GIVEN DATA
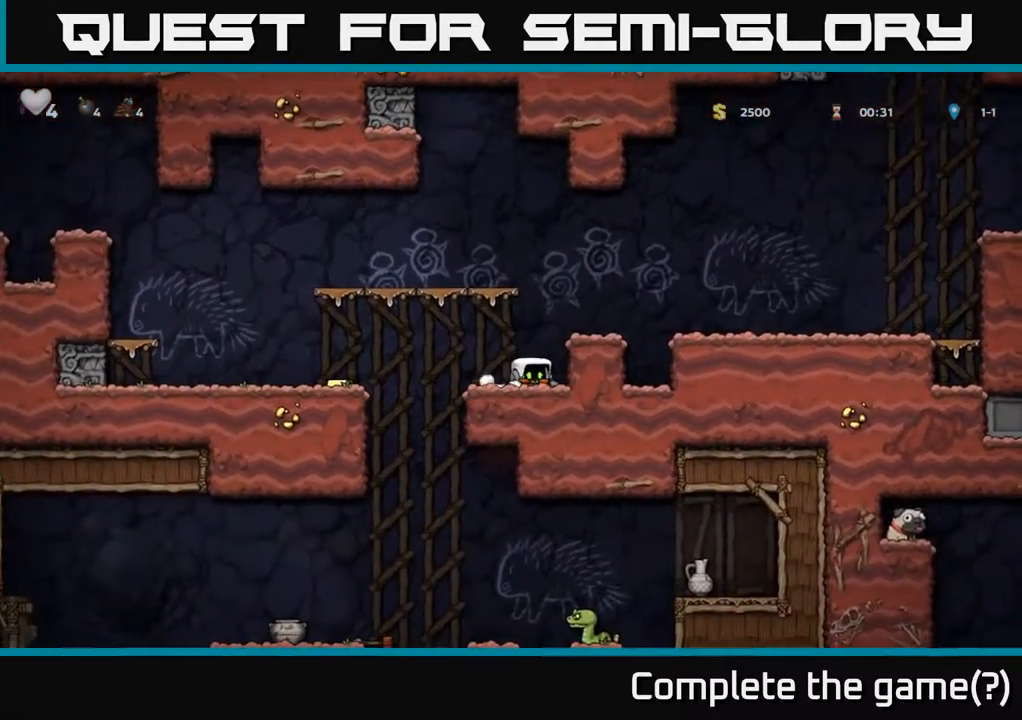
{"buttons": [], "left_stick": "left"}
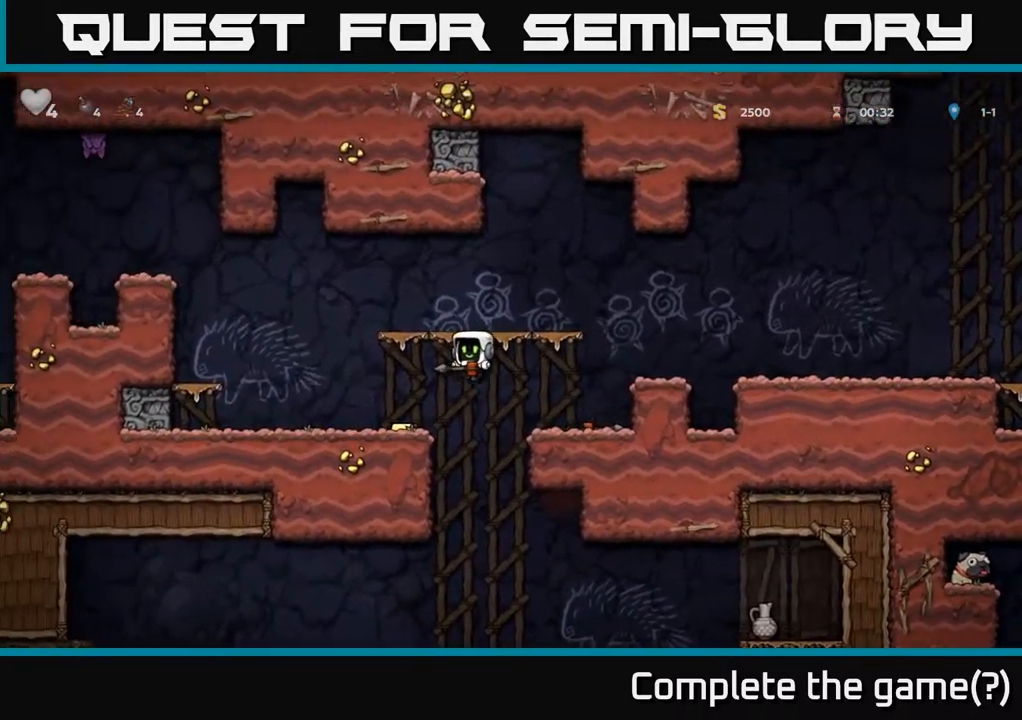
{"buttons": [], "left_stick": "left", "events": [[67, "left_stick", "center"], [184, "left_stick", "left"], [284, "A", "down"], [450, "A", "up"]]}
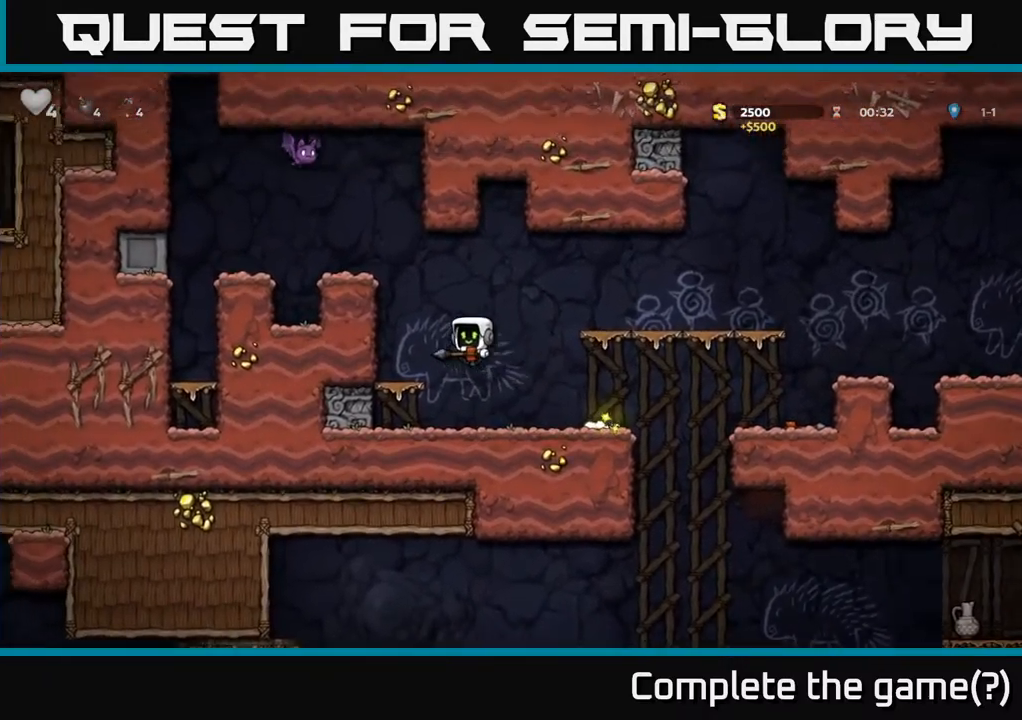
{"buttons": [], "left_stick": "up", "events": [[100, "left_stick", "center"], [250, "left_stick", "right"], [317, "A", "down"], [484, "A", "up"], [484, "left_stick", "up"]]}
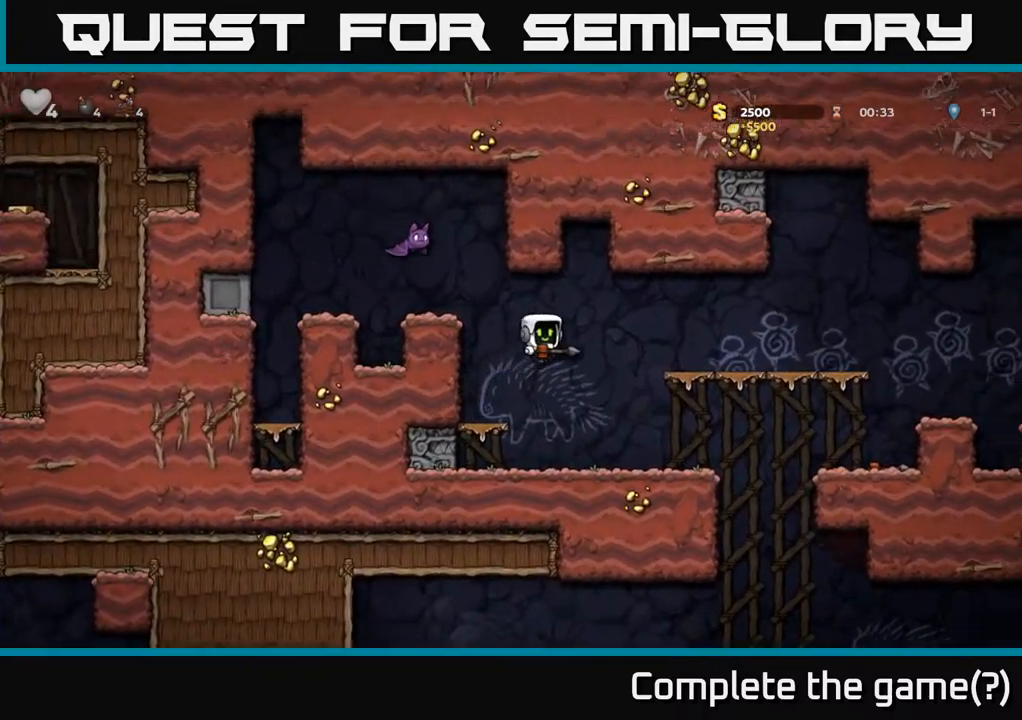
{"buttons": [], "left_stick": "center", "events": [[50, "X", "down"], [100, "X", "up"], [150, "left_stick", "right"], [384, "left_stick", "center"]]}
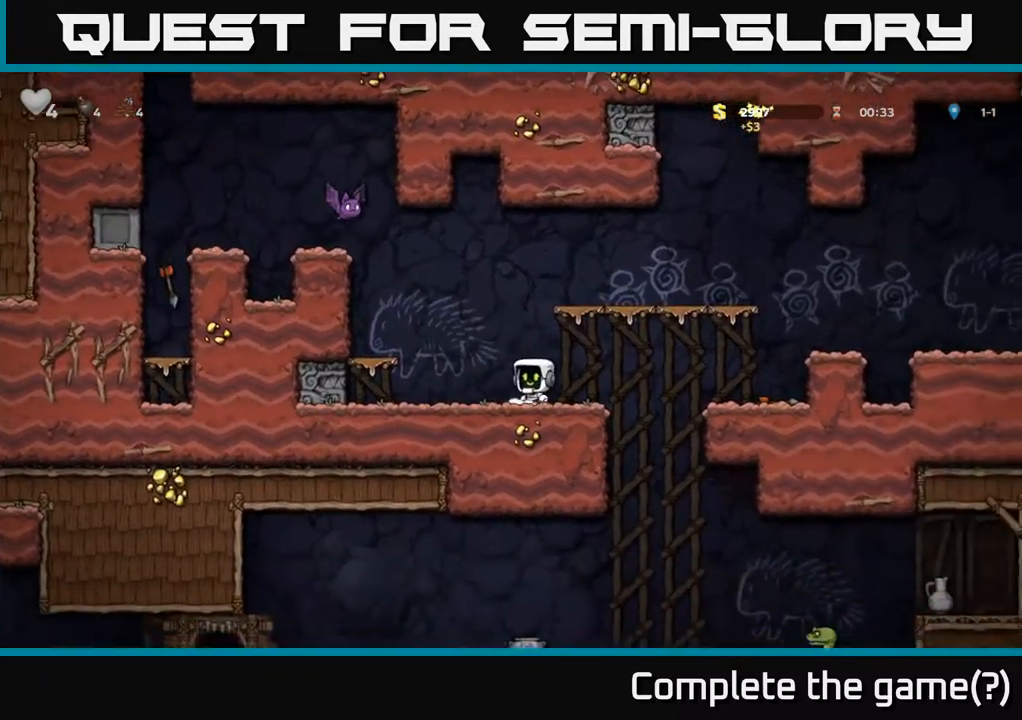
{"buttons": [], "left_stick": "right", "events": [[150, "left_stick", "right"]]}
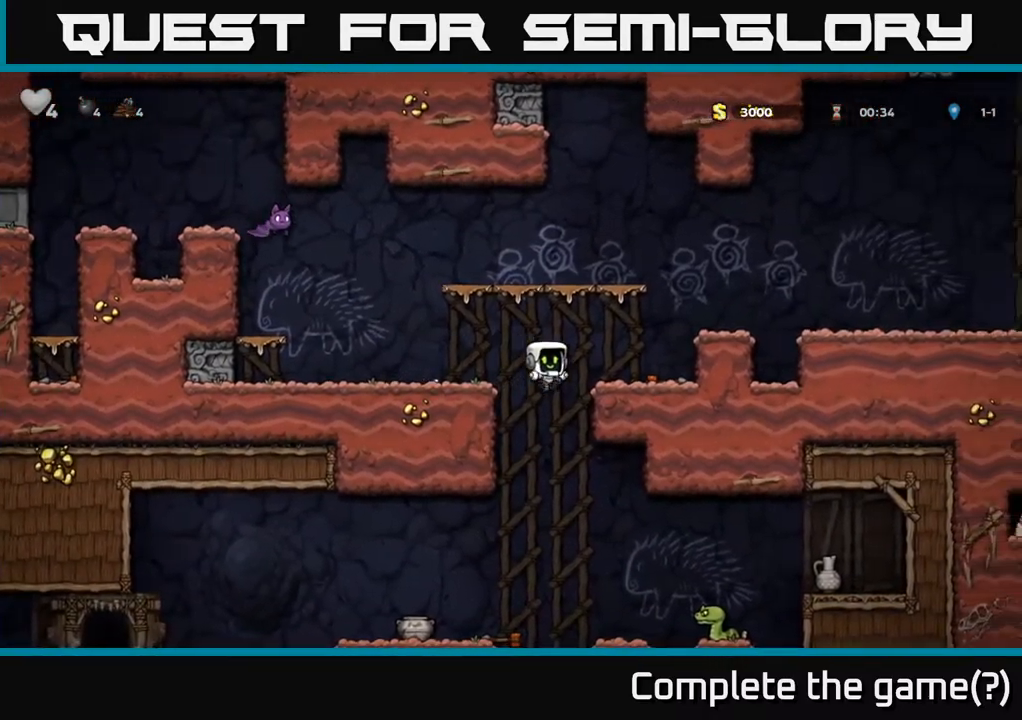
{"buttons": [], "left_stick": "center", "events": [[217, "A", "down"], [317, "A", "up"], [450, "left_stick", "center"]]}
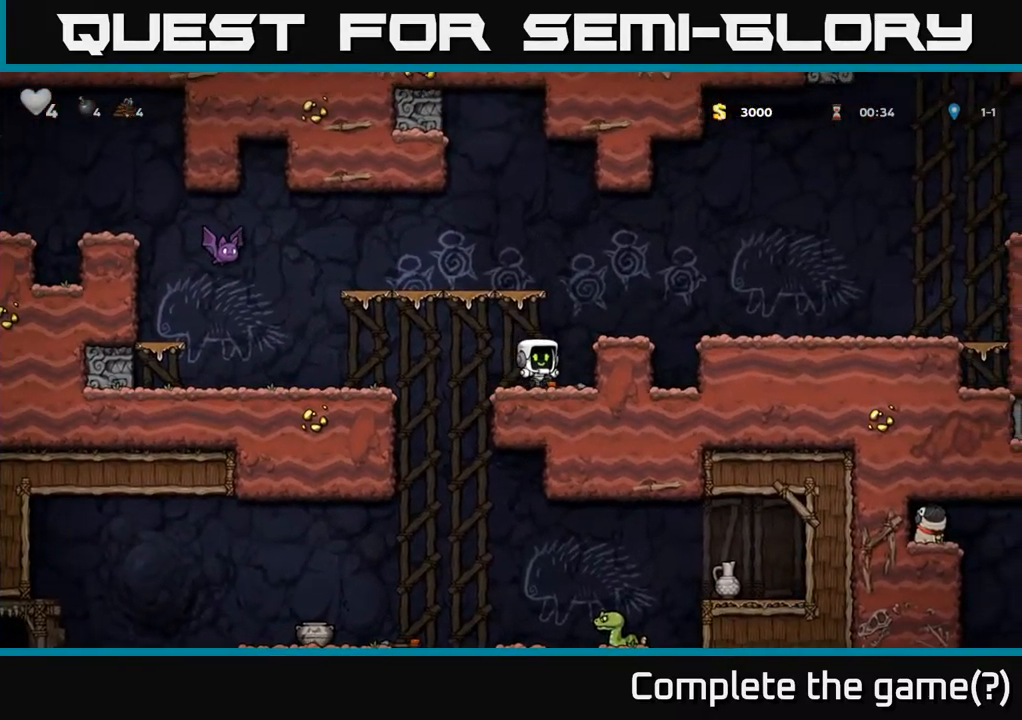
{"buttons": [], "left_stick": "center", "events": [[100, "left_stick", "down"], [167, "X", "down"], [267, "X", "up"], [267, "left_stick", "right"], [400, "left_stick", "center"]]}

TASK ITEM
Verbatim copy, images excluded: transcribe all the entries above.

OUTPUT BELOW
{"buttons": [], "left_stick": "left"}
{"buttons": [], "left_stick": "left", "events": [[67, "left_stick", "center"], [184, "left_stick", "left"], [284, "A", "down"], [450, "A", "up"]]}
{"buttons": [], "left_stick": "up", "events": [[100, "left_stick", "center"], [250, "left_stick", "right"], [317, "A", "down"], [484, "A", "up"], [484, "left_stick", "up"]]}
{"buttons": [], "left_stick": "center", "events": [[50, "X", "down"], [100, "X", "up"], [150, "left_stick", "right"], [384, "left_stick", "center"]]}
{"buttons": [], "left_stick": "right", "events": [[150, "left_stick", "right"]]}
{"buttons": [], "left_stick": "center", "events": [[217, "A", "down"], [317, "A", "up"], [450, "left_stick", "center"]]}
{"buttons": [], "left_stick": "center", "events": [[100, "left_stick", "down"], [167, "X", "down"], [267, "X", "up"], [267, "left_stick", "right"], [400, "left_stick", "center"]]}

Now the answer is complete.